BEGIN Provided records

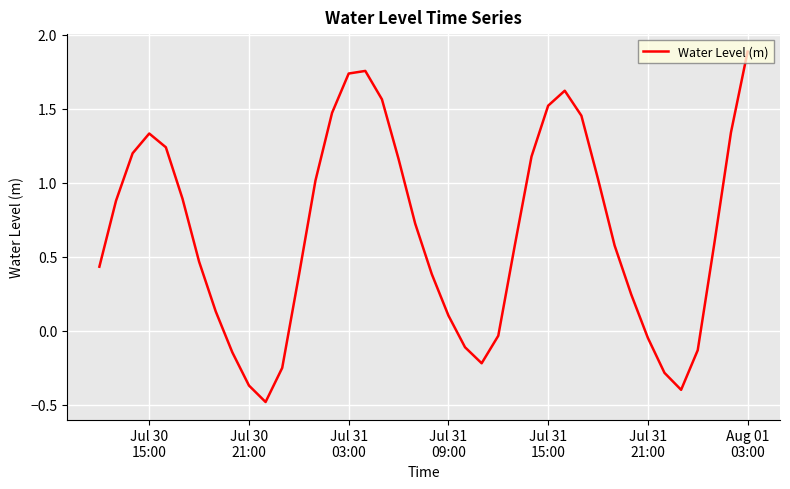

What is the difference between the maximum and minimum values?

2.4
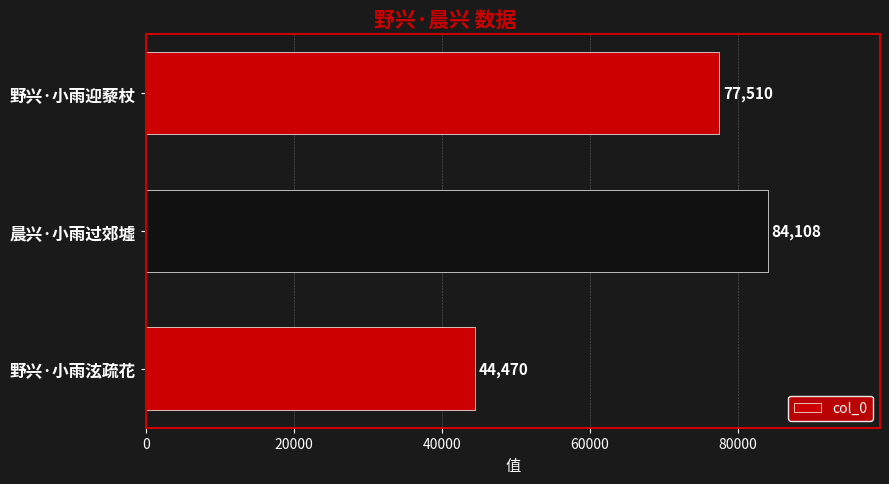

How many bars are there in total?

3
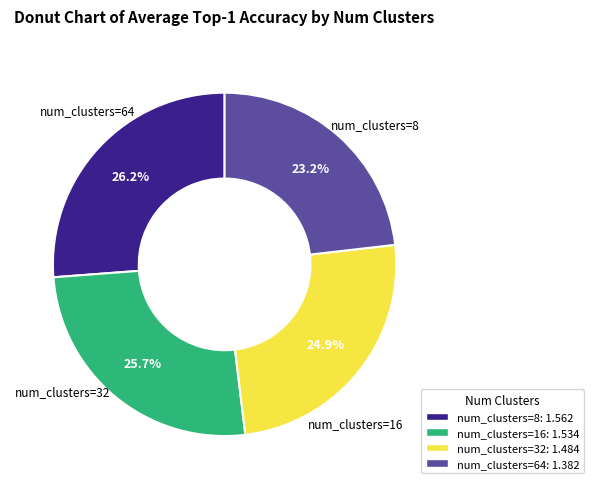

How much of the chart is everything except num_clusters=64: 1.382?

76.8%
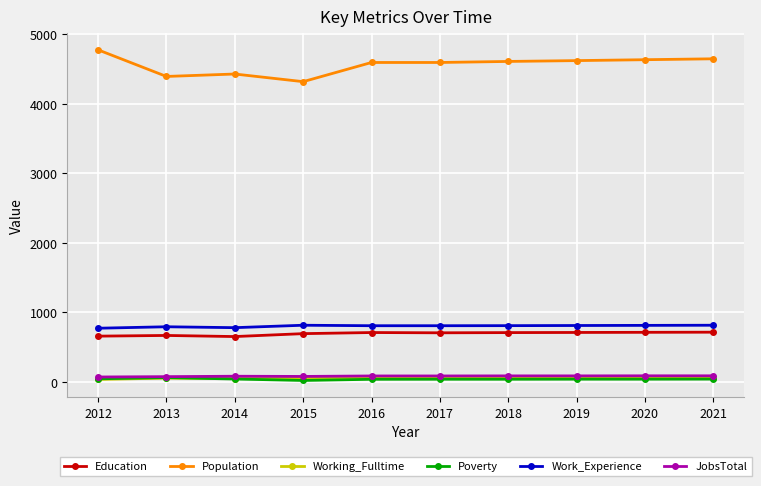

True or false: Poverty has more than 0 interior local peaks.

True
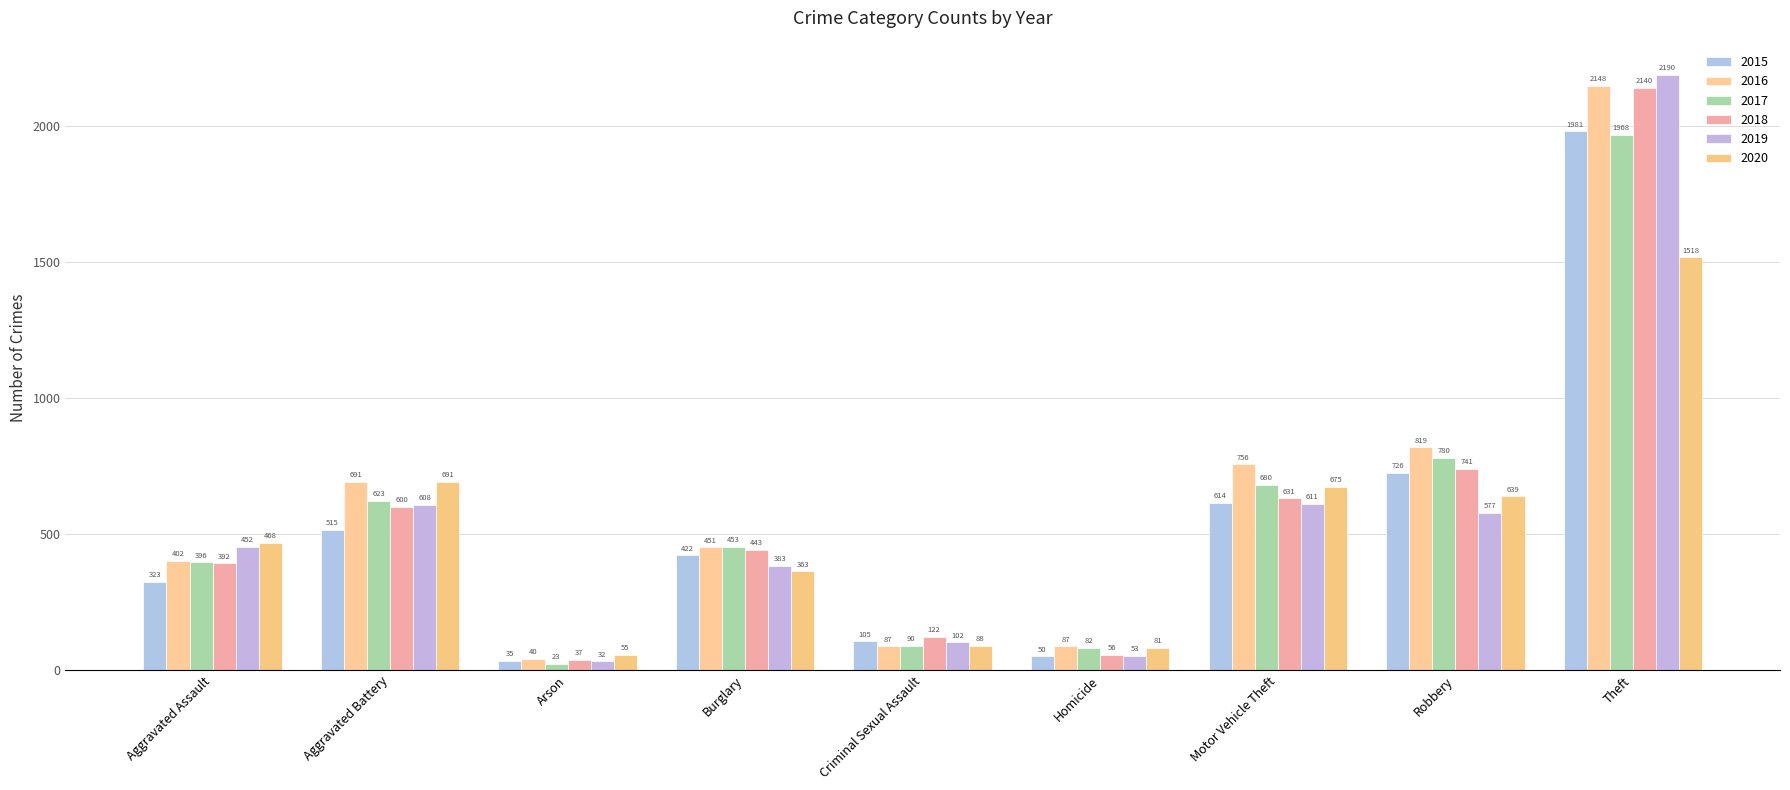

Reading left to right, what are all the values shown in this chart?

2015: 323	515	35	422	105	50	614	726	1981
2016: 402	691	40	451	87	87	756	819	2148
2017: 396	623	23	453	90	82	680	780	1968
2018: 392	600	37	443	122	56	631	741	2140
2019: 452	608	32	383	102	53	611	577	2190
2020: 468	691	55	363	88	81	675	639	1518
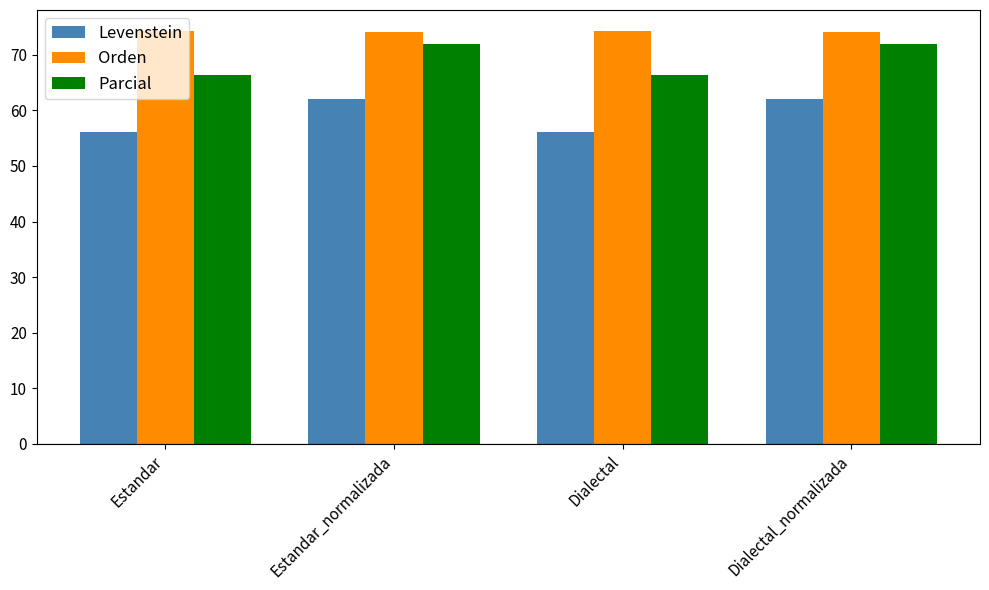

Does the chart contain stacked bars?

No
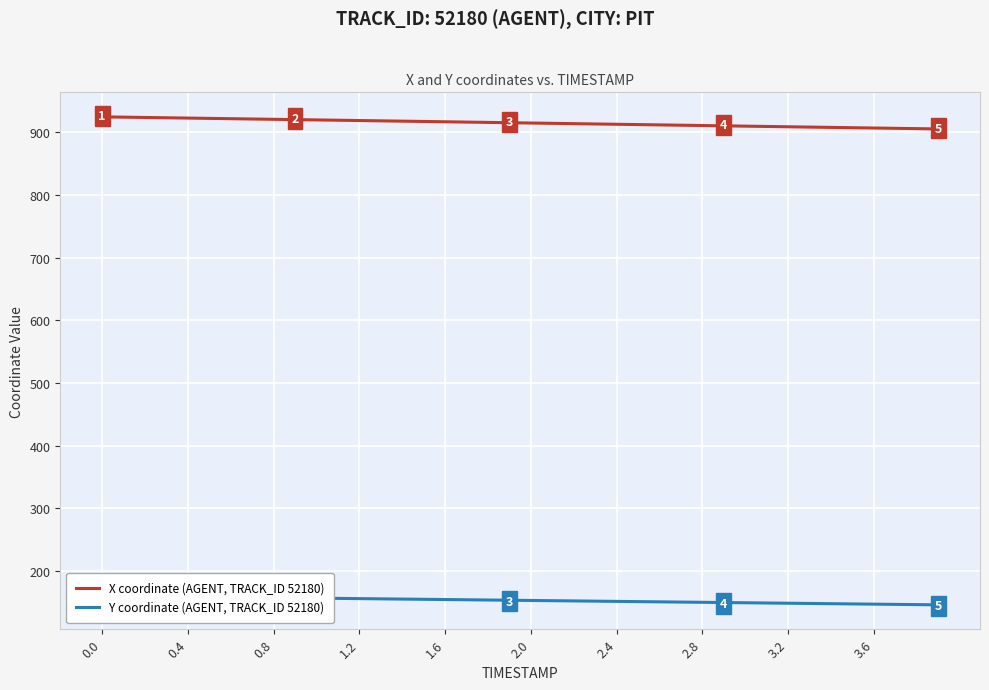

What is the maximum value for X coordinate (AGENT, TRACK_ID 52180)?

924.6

END Provided records

What to do ▸
Rewrite the rows from the start of the dataset items through the line containing "True or false: Poverty", changing "chart" to "graph" and keeping everything else the same. Omit the pictures from your answer.

Solution ▸
What is the difference between the maximum and minimum values?

2.4

How many bars are there in total?

3

How much of the graph is everything except num_clusters=64: 1.382?

76.8%

True or false: Poverty has more than 0 interior local peaks.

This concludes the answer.